The epicardial halo sign


Hippokratia 2022, 26(2): 90

Triantafyllis AS1,2, Sfantou D1, Ikonomidis I2
1Department of Cardiology, Asklepeion General Hospital, 2Department of Cardiology, Attikon University Hospital, Athens, Greece

Keywords: Epicardial halo sign, pericardial effusion, tamponade, pericardiocentesis

Corresponding author: Andreas S Triantafyllis, MD, PhD, Department of Cardiology, Asklepeion General Hospital, 1 Leoforos Vasileos Pavlou, 16673, Voula, Athens, Greece, e-mail:,

Dear Editor,

Pericardiocentesis is a life-saving procedure performed in the acute setting under echocardiographic or fluoroscopic guidance1. The epicardial halo sign is a radiological finding occasionally seen in individuals with a sizeable pericardial effusion2.

A 75-year-old diabetic male with coronary artery disease was transferred to the emergency department due to acute dyspnea. At presentation, he was hemodynamically unstable, with a blood pressure of 75/50 mmHg, heart rate of 107 beats/min, and oxygen saturation of 90 %. Physical exanimation revealed distention of the jugular veins, clear lungs, and diminished heart sounds. Electrocardiography recorded alternating amplitude of the QRS complex (Figure 1A). Echocardiography displayed a sizeable circumferential pericardial effusion, confirming the diagnosis of cardiac tamponade.

Figure 1: Electrocardiogram showing QRS alternans (Figure-1A, arrows). Fluoroscopy delineating the pericardial effusion as a radiopaque area between the outer borders of the cardiac shadow and the pericardial space, known as epicardial halo sign (Figure-1B, arrows). Guidewire (Figure-1B, arrowheads).

The patient was transferred to the catheterization laboratory where fluoroscopy in the anteroposterior (AP) view illustrated a radiopaque area between the outer borders of the cardiac shadow and the pericardial space, demarcating the pericardial effusion, described as epicardial halo sign2 (Figure 1B). Under local anesthesia, the patient underwent fluoroscopy-guided pericardiocentesis through the subxiphoid approach with an 8Fr pigtail catheter insertion over a guidewire (Figure 1B), using the epicardial halo sign as a marker. Copious exudative fluid drainage (1 L) resulted in prompt clinical improvement. Fluid tests were normal, including immunology, serology, cultures, and cytology. Consequently, the pericardial effusion was considered idiopathic. He was discharged on methylprednisolone and colchicine. At the one-month follow-up, he was asymptomatic with normalized echocardiography.

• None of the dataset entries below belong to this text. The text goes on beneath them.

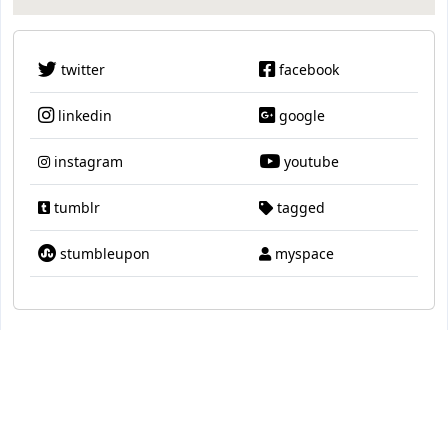
twitter
facebook
linkedin
google
instagram
youtube
tumblr
tagged
stumbleupon
myspace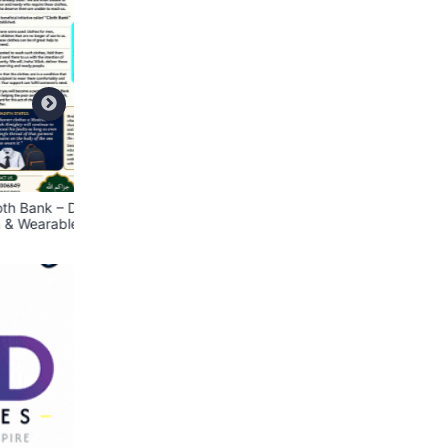
ate
📢 We Are Hiring – Store
BRINGIT Delivery Se
lothes
Assistant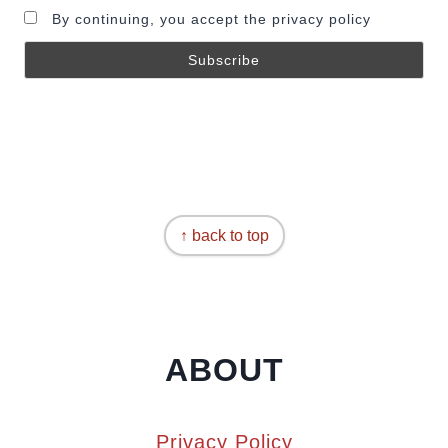
By continuing, you accept the privacy policy
↑ back to top
ABOUT
Privacy Policy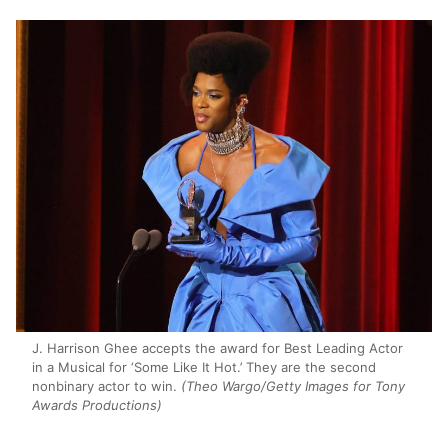
J. Harrison Ghee accepts the award for Best Leading Actor
in a Musical for ‘Some Like It Hot.’ They are the second
nonbinary actor to win.
(Theo Wargo/Getty Images for Tony
Awards Productions)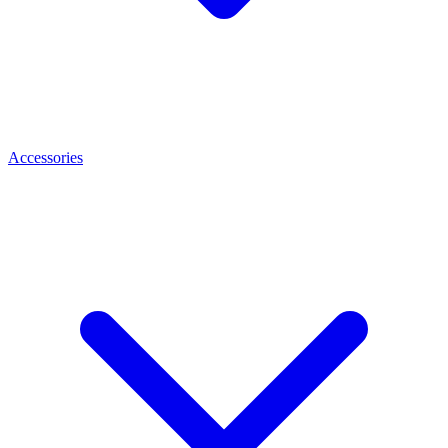
Accessories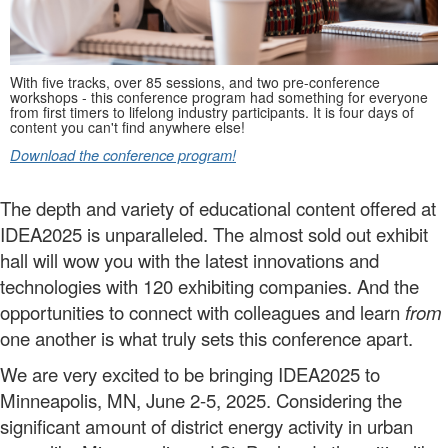
With five tracks, over 85 sessions,
and two pre-conference
workshops -
this conference program had something for everyone
from first timers to lifelong industry participants. It is four days of
content you can't find anywhere else!
Download the conference program!
The depth and variety of educational content offered at
IDEA2025 is unparalleled. The almost sold out exhibit
hall will wow you with the latest innovations and
technologies with 120 exhibiting companies. And the
opportunities to connect with colleagues and learn
from
one another is what truly sets this conference apart.
We are very excited to be bringing IDEA2025 to
Minneapolis, MN, June 2-5, 2025. Considering the
significant amount of district energy activity in urban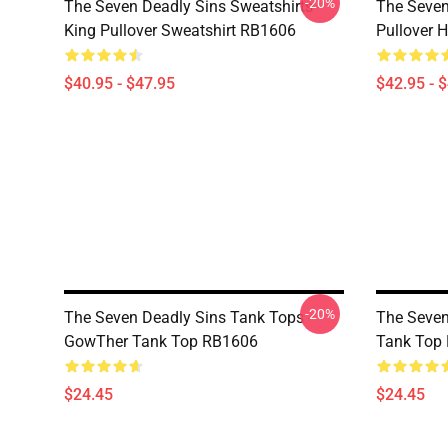
-20%
The Seven Deadly Sins Sweatshirts -
The Seven
King Pullover Sweatshirt RB1606
Pullover 
$40.95 - $47.95
$42.95 - 
-20%
The Seven Deadly Sins Tank Tops -
The Seven
GowTher Tank Top RB1606
Tank Top
$24.45
$24.45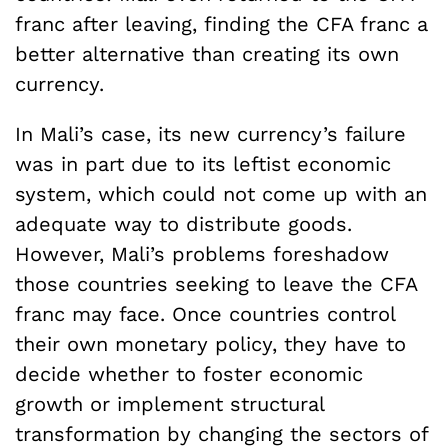
franc after leaving, finding the CFA franc a
better alternative than creating its own
currency.
In Mali’s case, its new currency’s failure
was in part due to its leftist economic
system, which could not come up with an
adequate way to distribute goods.
However, Mali’s problems foreshadow
those countries seeking to leave the CFA
franc may face. Once countries control
their own monetary policy, they have to
decide whether to foster economic
growth or implement structural
transformation by changing the sectors of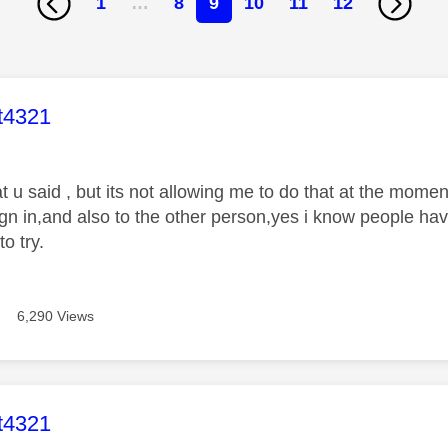
1
…
8
9
10
11
12
age was authored by:
t4321
t u said , but its not allowing me to do that at the mome
sign in,and also to the other person,yes i know people h
to try.
6,290 Views
age was authored by:
t4321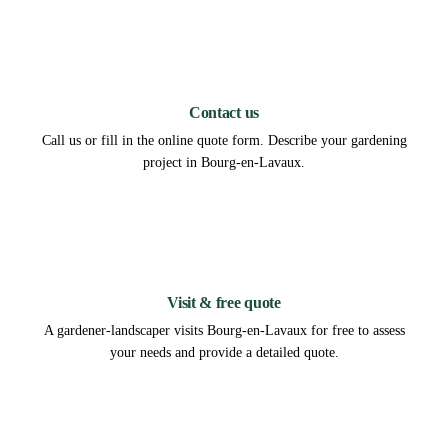
1
Contact us
Call us or fill in the online quote form. Describe your gardening
project in Bourg-en-Lavaux.
2
Visit & free quote
A gardener-landscaper visits Bourg-en-Lavaux for free to assess
your needs and provide a detailed quote.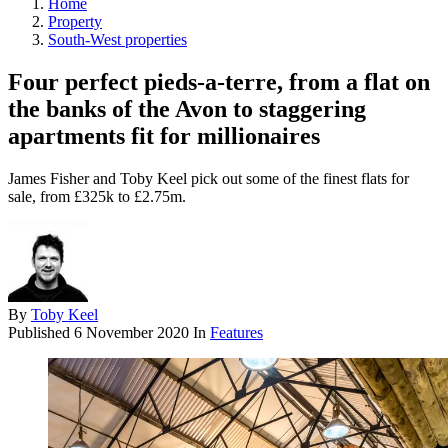
Home
Property
South-West properties
Four perfect pieds-a-terre, from a flat on
the banks of the Avon to staggering
apartments fit for millionaires
James Fisher and Toby Keel pick out some of the finest flats for
sale, from £325k to £2.75m.
By
Toby Keel
Published
6 November 2020
In
Features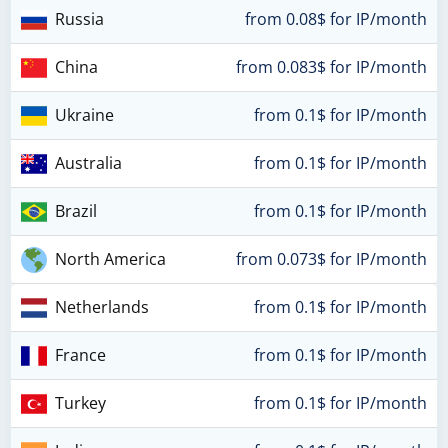
Russia
from 0.08$ for IP/month
China
from 0.083$ for IP/month
Ukraine
from 0.1$ for IP/month
Australia
from 0.1$ for IP/month
Brazil
from 0.1$ for IP/month
North America
from 0.073$ for IP/month
Netherlands
from 0.1$ for IP/month
France
from 0.1$ for IP/month
Turkey
from 0.1$ for IP/month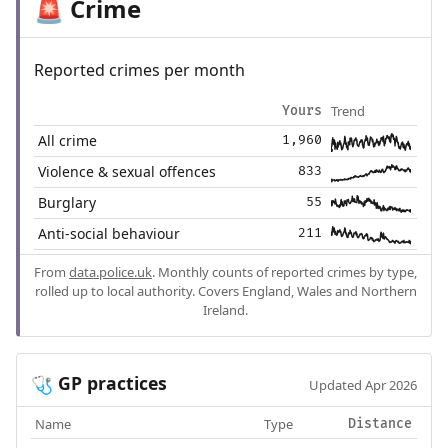
Crime
🚨
Reported crimes per month
Trend
Yours
All crime
1,960
Violence & sexual offences
833
Burglary
55
Anti-social behaviour
211
From
data.police.uk
. Monthly counts of reported crimes by type,
rolled up to local authority. Covers England, Wales and Northern
Ireland.
GP practices
🩺
Updated Apr 2026
Name
Type
Distance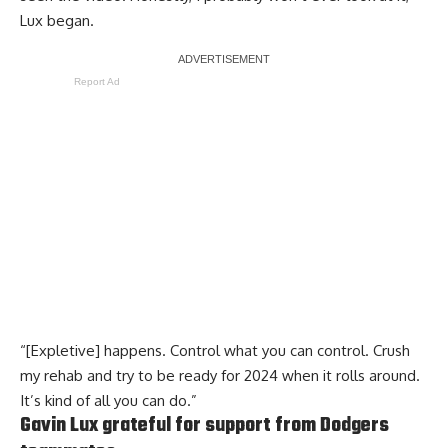
Lux began.
Report Ad
“[Expletive] happens. Control what you can control. Crush
my rehab and try to be ready for 2024 when it rolls around.
It’s kind of all you can do.”
Gavin Lux grateful for support from Dodgers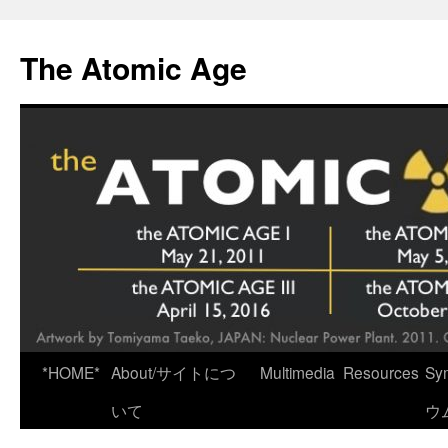
Skip
to
The Atomic Age
content
*HOME*
About/サイトにつ
Multimedia
Resources
Sy
いて
ウ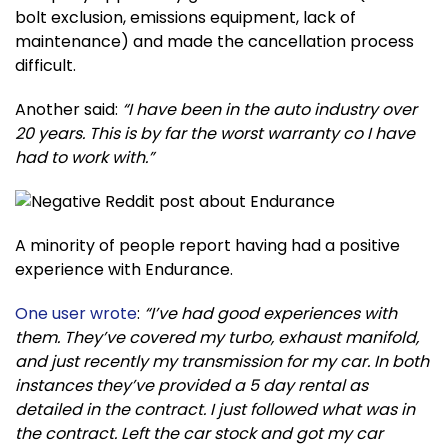
bolt exclusion, emissions equipment, lack of
maintenance) and made the cancellation process
difficult.
Another said:
“I have been in the auto industry over
20 years. This is by far the worst warranty co I have
had to work with.”
A minority of people report having had a positive
experience with Endurance.
One user wrote
:
“I’ve had good experiences with
them. They’ve covered my turbo, exhaust manifold,
and just recently my transmission for my car. In both
instances they’ve provided a 5 day rental as
detailed in the contract. I just followed what was in
the contract. Left the car stock and got my car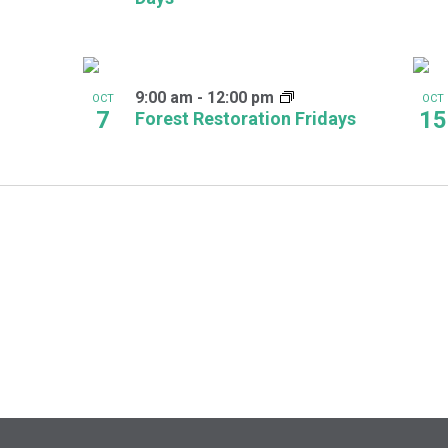
9:00 am
-
12:00 pm
OCT
OCT
7
15
Forest Restoration Fridays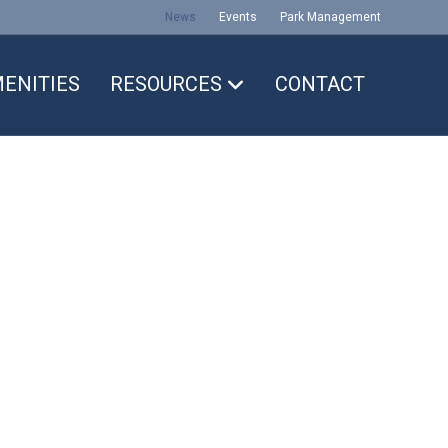
News
Events
Park Management
ENITIES
RESOURCES
CONTACT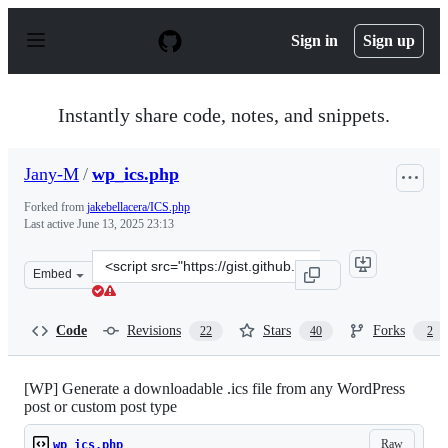
S
k
Sign in
Sign up
i
p
t
o
Instantly share code, notes, and snippets.
c
o
n
Jany-M
/
wp_ics.php
t
e
Forked from
jakebellacera/ICS.php
n
Last active
June 13, 2025 23:13
t
Clone
Embed
this
repository
at
Code
Revisions
Stars
Forks
22
40
2
&lt;script
src=&quot;https://gist.github.com/Jany-
M/af50d5c4a0eec2692734d76383ed4dd8.js&quot;&gt;&lt;/
[WP] Generate a downloadable .ics file from any WordPress
post or custom post type
Raw
wp_ics.php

The epicardial halo sign demarcates the borders of the heart shadow2,3. It may be seen in the large pericardial effusion and is a manifestation of the difference in X-ray absorption between blood in the cardiac chambers and fluid in the pericardial space2. The higher the fluid’s radiographic density, the more prominent the radiopaque band demarcating the effusion and the cardiac silhouette. The epicardial halo depicts the heart’s outer surface and is used as a border that the aspiration needle tip should not cross during pericardiocentesis2. It is highly sensitive for detecting pericardial effusion and correlates better in the AP projection with the effusion size without interfering with body mass2. Therefore, it is a valuable adjunct to echocardiography and fluoroscopy for careful guidance during pericardiocentesis.

Conflict of interest



  1. Triantafyllis AS, Zamfir T, Kontogiannis N. Pneumopericardium as a complication of pericardiocentesis. CMAJ. 2023; 195: E193-E194.
  2. Ristić AD, Wagner HJ, Maksimović R, Maisch B. Epicardial halo phenomenon: a guide for pericardiocentesis? Heart Fail Rev. 2013; 18: 307-316.